## What is needed
The reply should consist of one number, the count of lines below in which the word "body" appears.

(Collected data)

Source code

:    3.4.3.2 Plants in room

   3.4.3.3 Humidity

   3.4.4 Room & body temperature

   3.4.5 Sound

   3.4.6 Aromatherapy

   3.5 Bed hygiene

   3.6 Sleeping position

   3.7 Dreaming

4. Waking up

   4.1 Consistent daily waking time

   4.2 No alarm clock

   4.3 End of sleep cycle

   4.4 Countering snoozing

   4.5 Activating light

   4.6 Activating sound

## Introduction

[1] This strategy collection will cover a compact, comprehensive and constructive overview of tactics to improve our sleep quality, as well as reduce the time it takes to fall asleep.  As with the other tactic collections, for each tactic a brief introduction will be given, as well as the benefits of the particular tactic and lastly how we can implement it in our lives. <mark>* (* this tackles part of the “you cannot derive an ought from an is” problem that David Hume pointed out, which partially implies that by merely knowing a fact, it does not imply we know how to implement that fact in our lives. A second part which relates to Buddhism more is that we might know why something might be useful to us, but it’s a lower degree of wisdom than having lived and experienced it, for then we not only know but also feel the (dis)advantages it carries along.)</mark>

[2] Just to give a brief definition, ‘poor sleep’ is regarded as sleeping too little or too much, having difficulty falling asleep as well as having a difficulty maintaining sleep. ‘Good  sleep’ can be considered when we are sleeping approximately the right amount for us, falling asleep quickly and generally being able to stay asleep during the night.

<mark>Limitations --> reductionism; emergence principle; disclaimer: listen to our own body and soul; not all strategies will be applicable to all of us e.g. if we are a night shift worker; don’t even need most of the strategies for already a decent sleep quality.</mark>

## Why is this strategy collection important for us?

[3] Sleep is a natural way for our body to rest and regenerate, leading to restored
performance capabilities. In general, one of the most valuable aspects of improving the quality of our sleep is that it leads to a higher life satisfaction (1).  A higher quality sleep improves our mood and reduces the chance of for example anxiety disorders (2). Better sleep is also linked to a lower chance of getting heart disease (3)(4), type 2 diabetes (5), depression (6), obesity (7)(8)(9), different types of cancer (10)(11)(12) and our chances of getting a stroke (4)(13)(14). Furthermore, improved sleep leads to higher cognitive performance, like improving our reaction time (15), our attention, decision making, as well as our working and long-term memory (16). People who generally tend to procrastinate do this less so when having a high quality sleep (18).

## Problem solution
3